(Collected data)
-=-=-=-=-
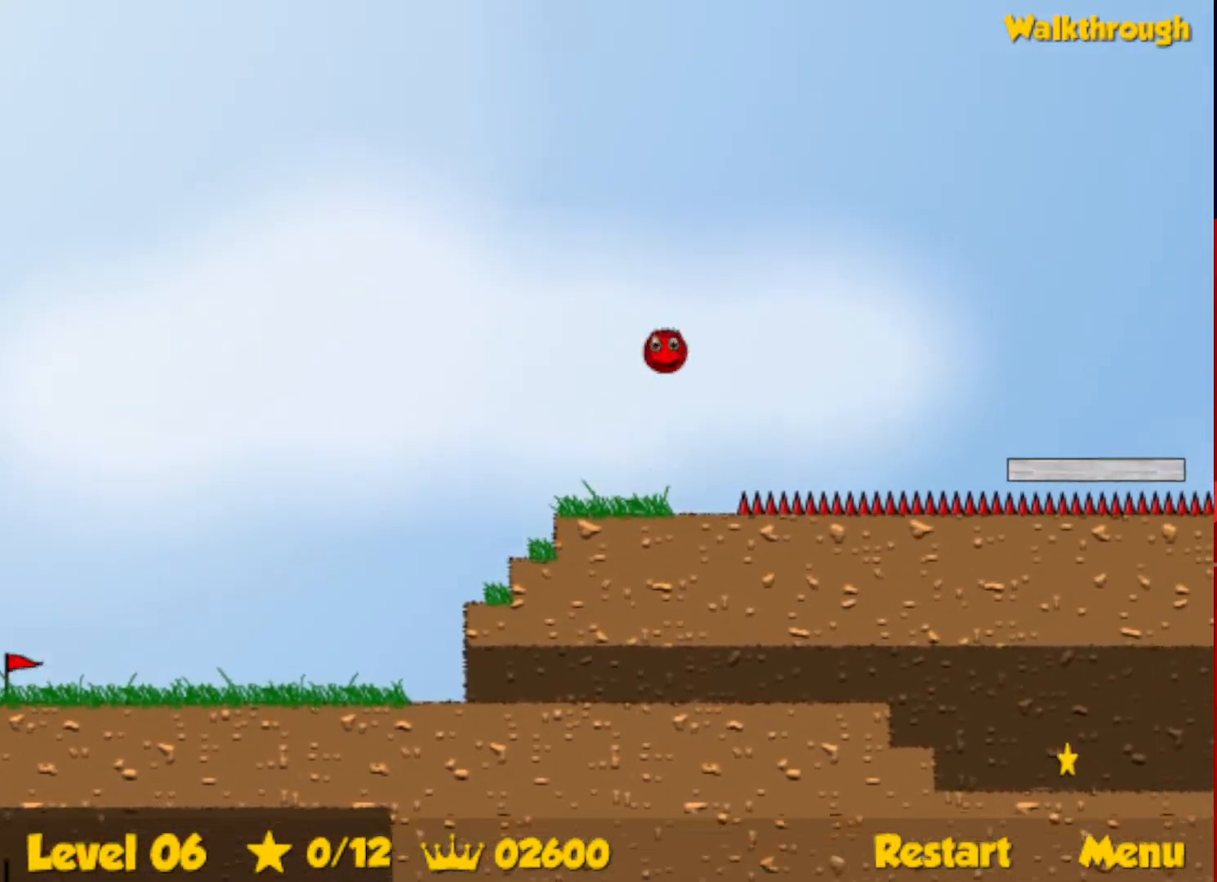
{"keys": ["left", "up"], "events": [[400, "right", "up"], [417, "left", "down"]]}
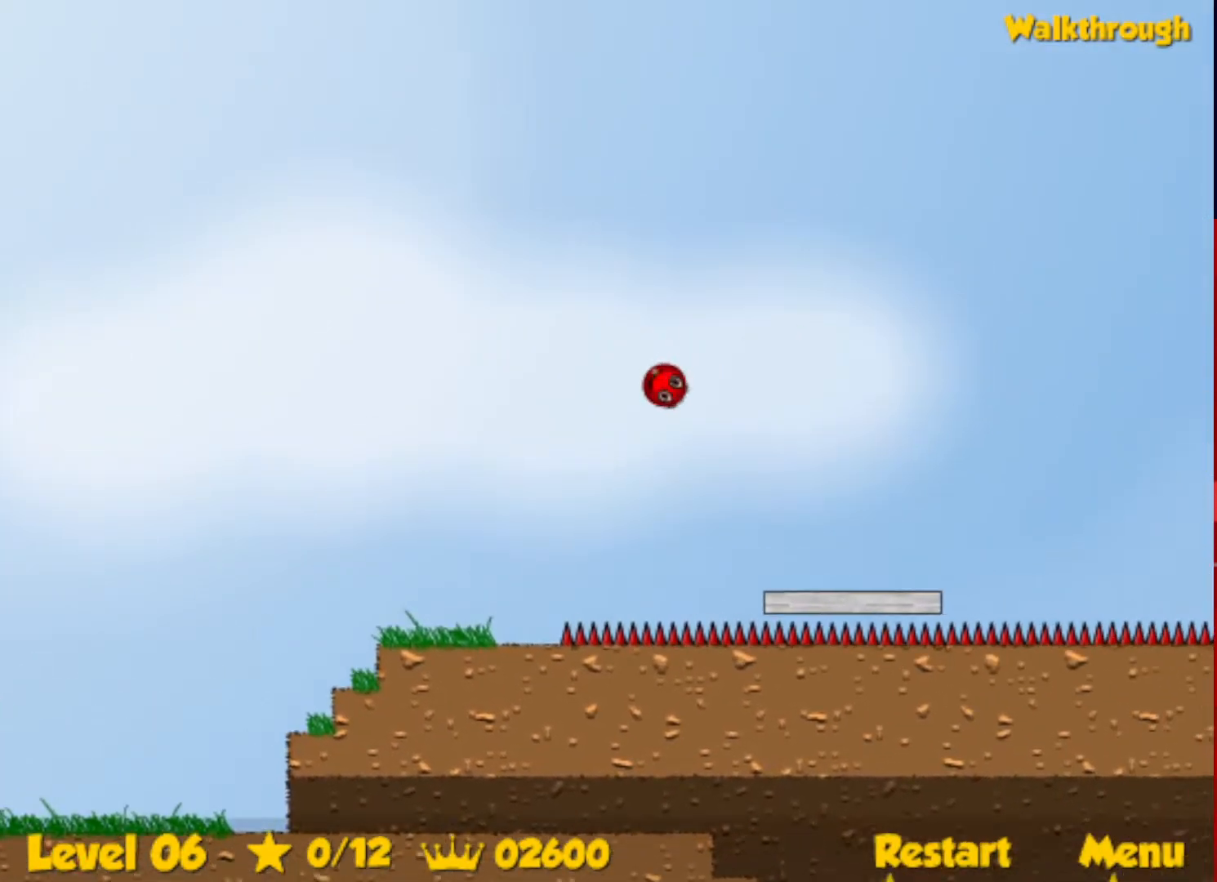
{"keys": ["left", "up"], "events": []}
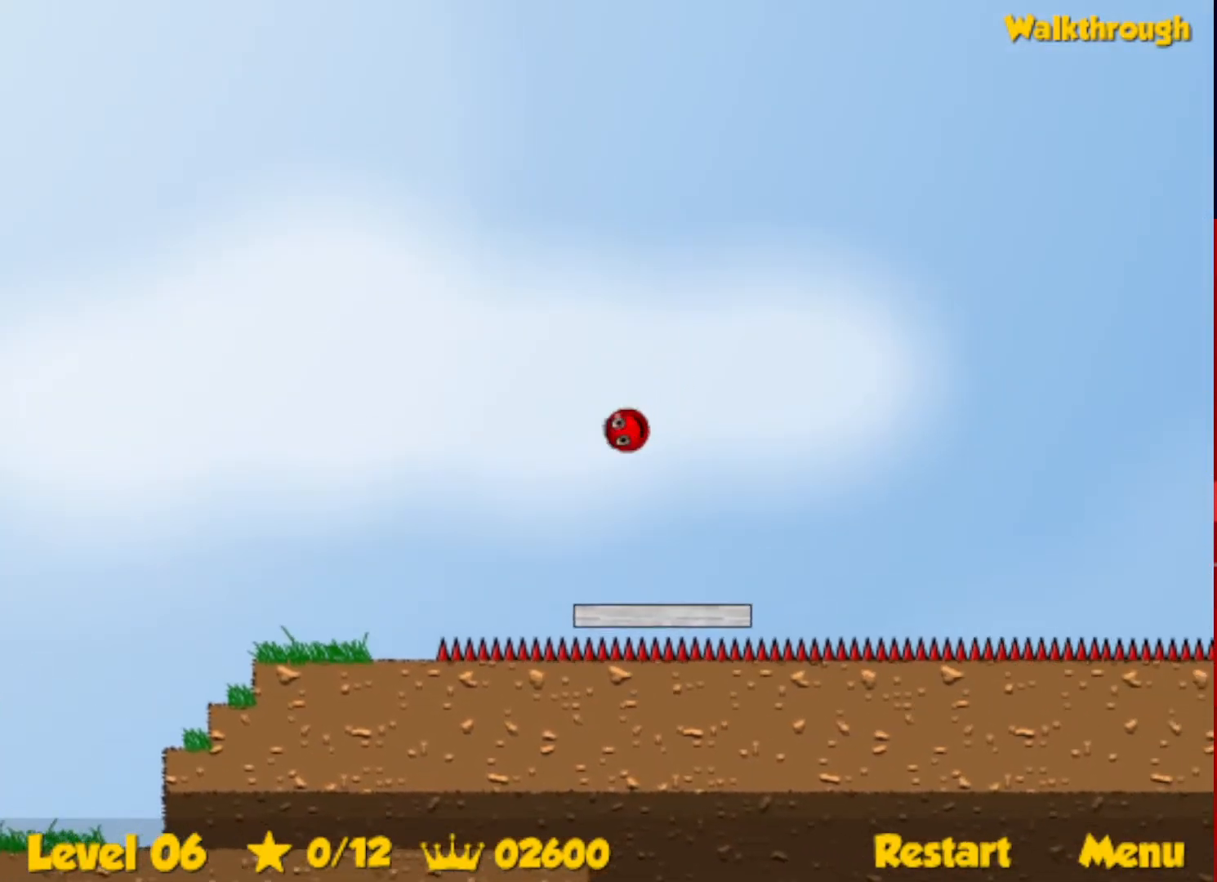
{"keys": ["left", "up"], "events": []}
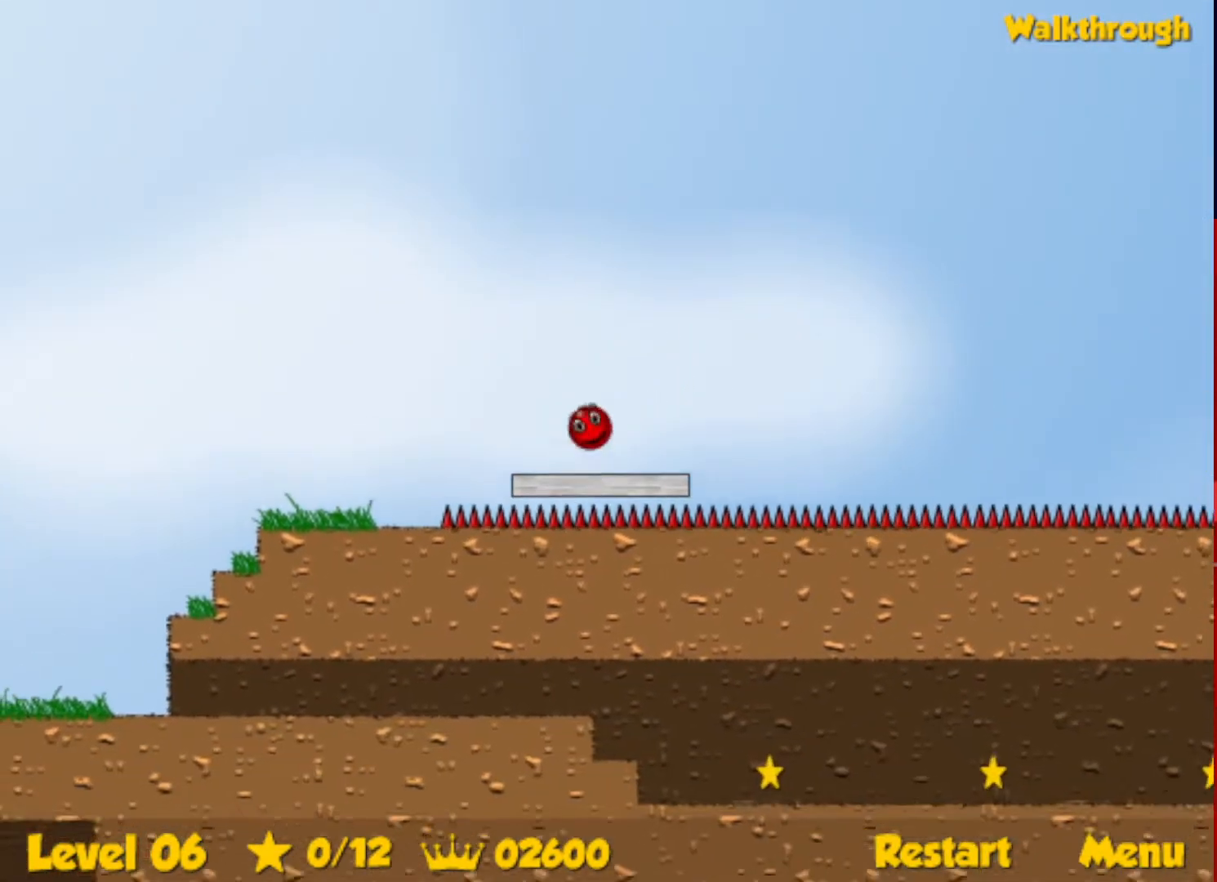
{"keys": ["up"], "events": [[50, "left", "up"], [150, "right", "down"], [450, "right", "up"]]}
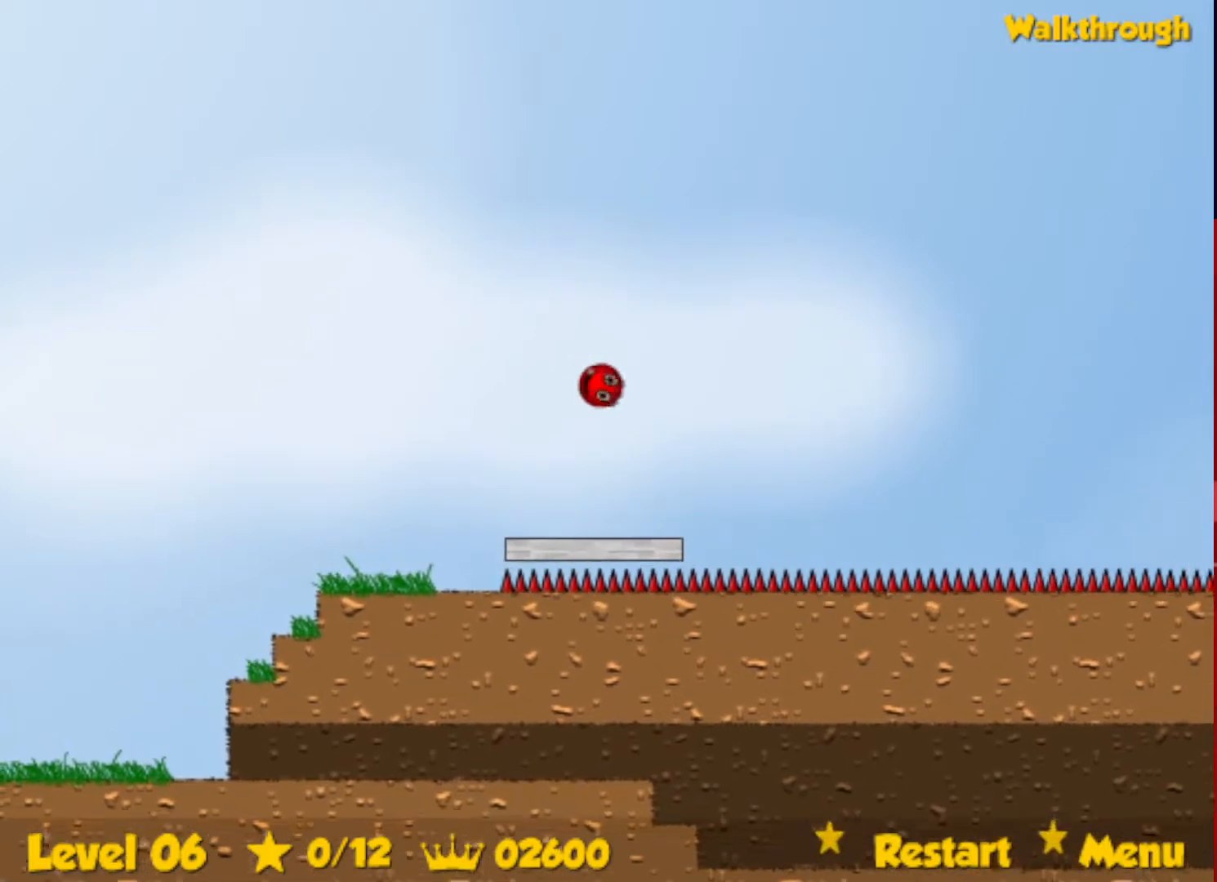
{"keys": ["right", "up"], "events": [[483, "right", "down"]]}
-=-=-=-=-
§ **TRY IT**
Each entry above should be written out verbatim, minus its pictures.

§ **YOUR SOLUTION**
{"keys": ["left", "up"], "events": [[400, "right", "up"], [417, "left", "down"]]}
{"keys": ["left", "up"], "events": []}
{"keys": ["left", "up"], "events": []}
{"keys": ["up"], "events": [[50, "left", "up"], [150, "right", "down"], [450, "right", "up"]]}
{"keys": ["right", "up"], "events": [[483, "right", "down"]]}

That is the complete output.